(Dataset entries)
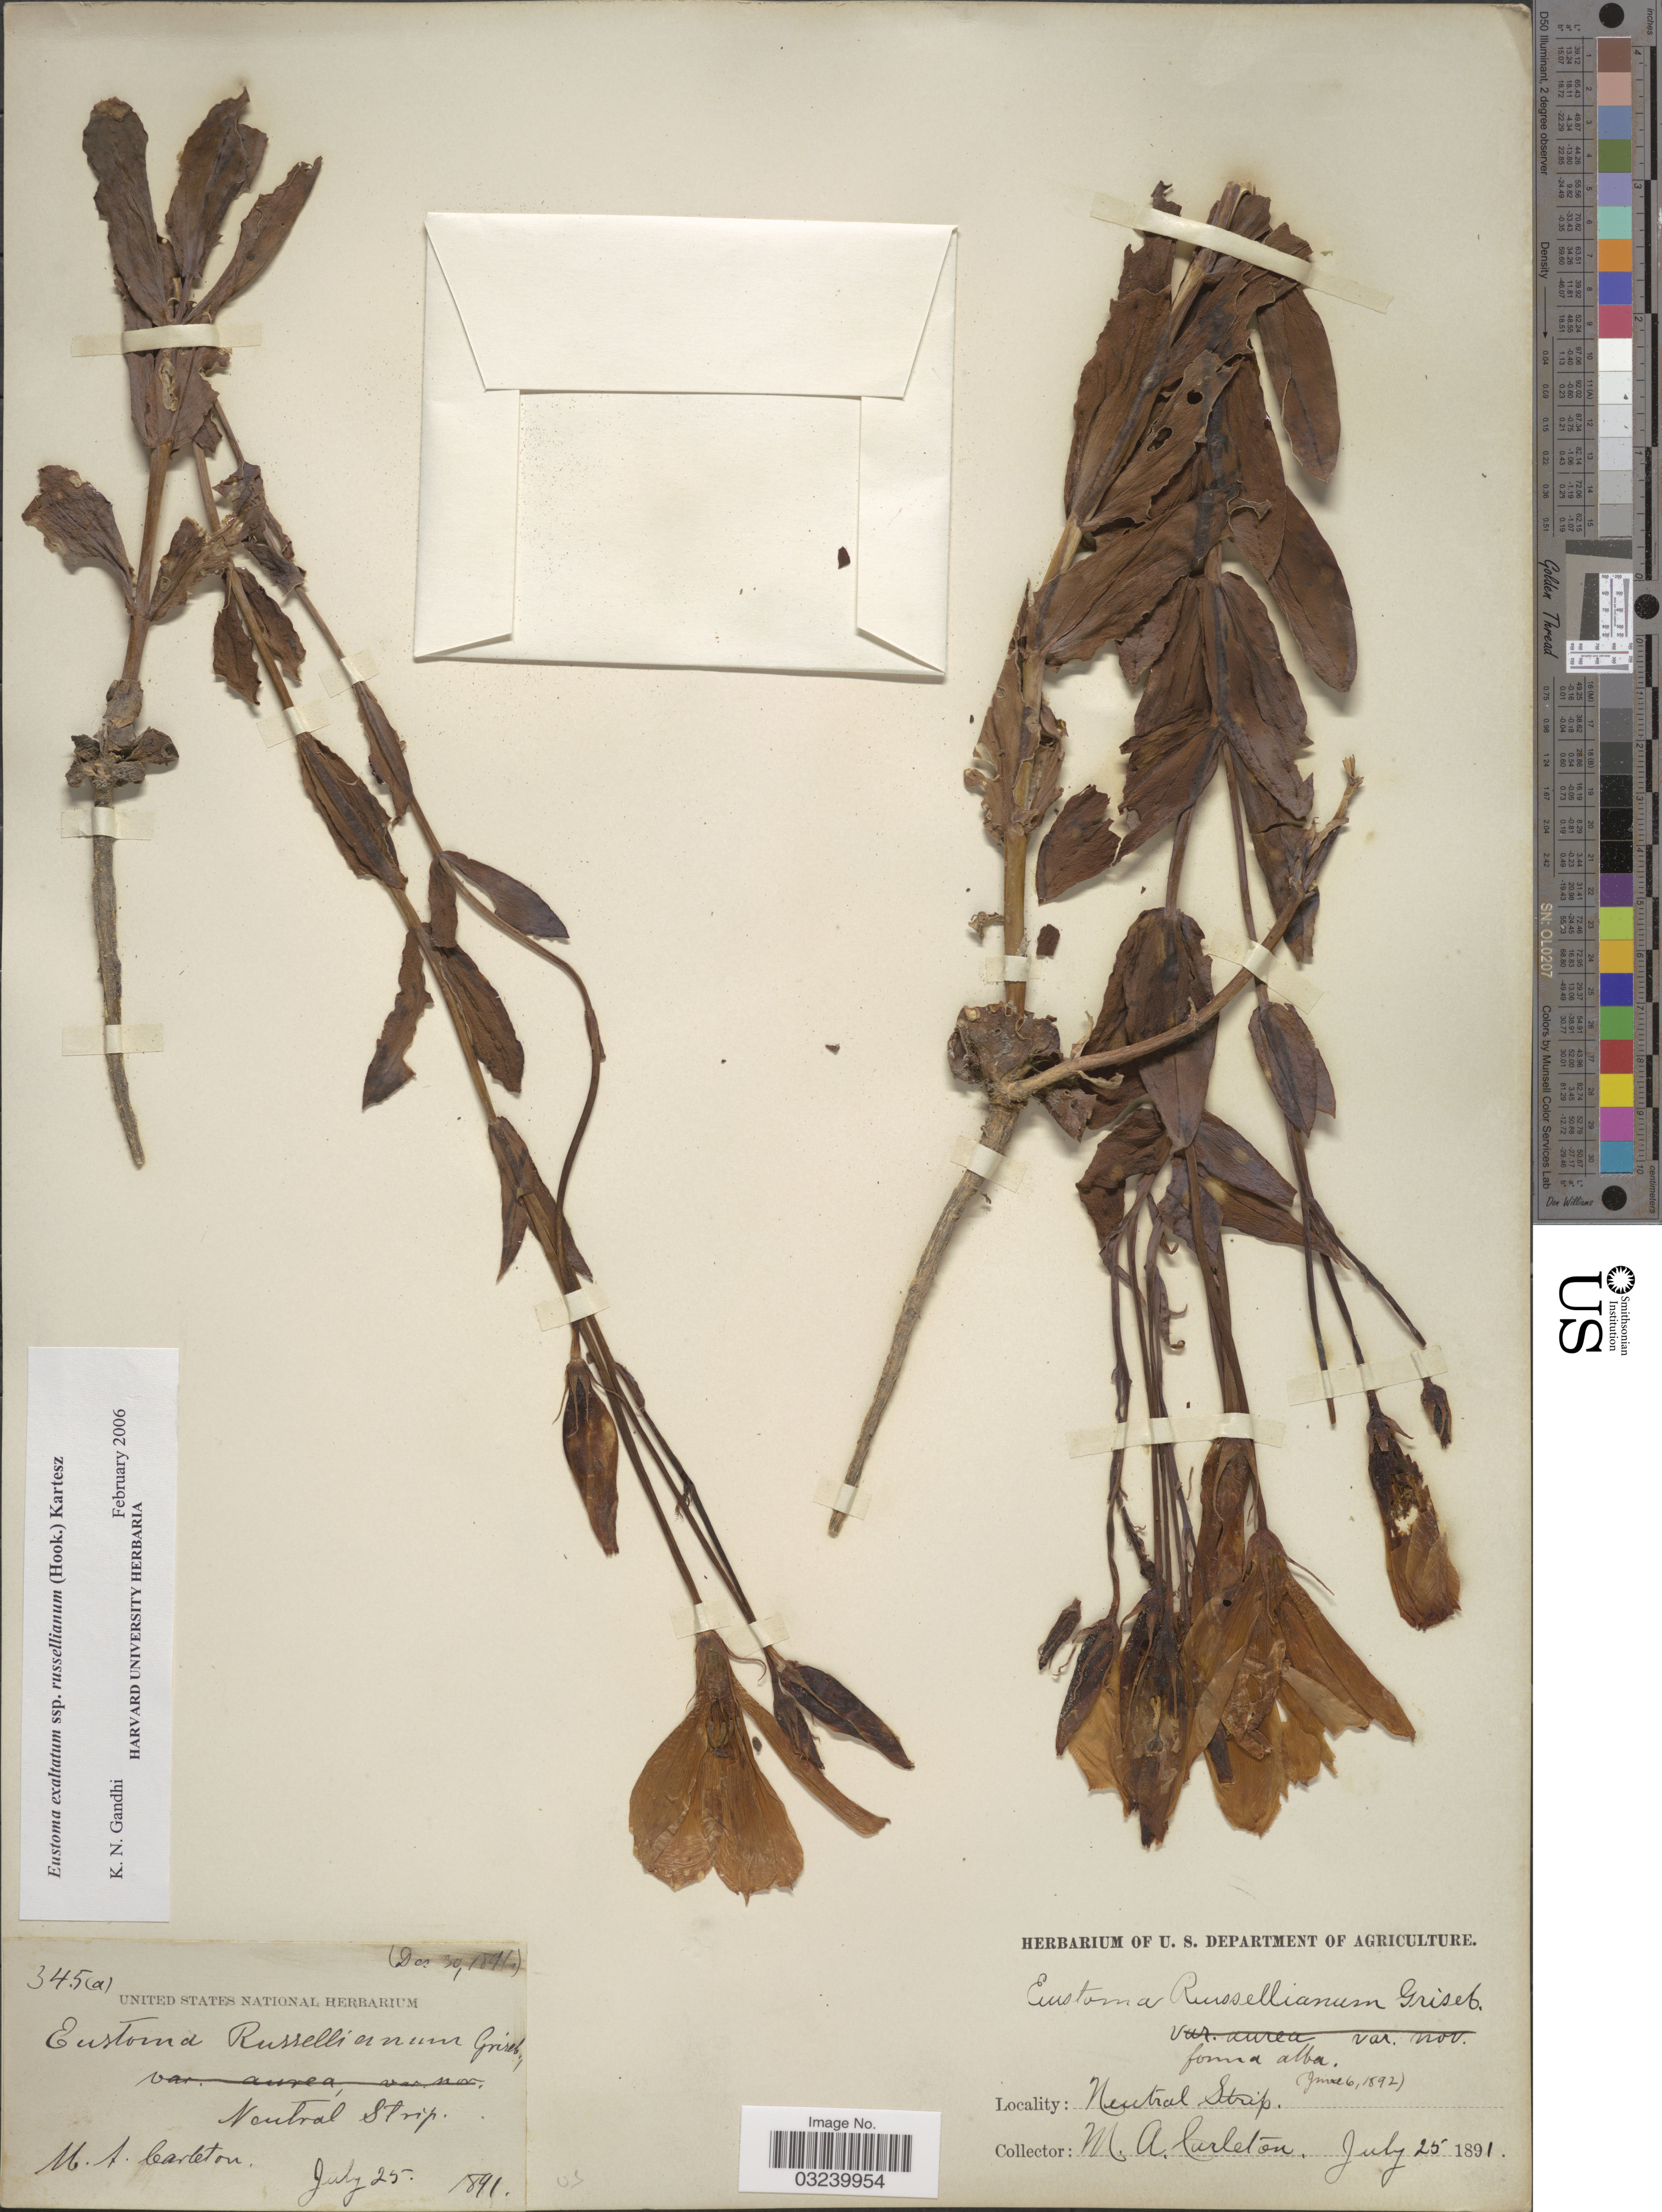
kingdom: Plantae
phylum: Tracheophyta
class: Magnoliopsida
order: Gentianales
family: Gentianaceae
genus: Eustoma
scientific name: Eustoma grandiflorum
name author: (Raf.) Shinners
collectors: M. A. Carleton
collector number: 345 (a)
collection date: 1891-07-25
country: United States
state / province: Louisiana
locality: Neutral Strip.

*WHAT THE TASK ASKS*
Rewrite the data above without the pictures, swapping "locality" for "location" and keeping everything else unchanged.

*CORRECT ANSWER*
kingdom: Plantae
phylum: Tracheophyta
class: Magnoliopsida
order: Gentianales
family: Gentianaceae
genus: Eustoma
scientific name: Eustoma grandiflorum
name author: (Raf.) Shinners
collectors: M. A. Carleton
collector number: 345 (a)
collection date: 1891-07-25
country: United States
state / province: Louisiana
location: Neutral Strip.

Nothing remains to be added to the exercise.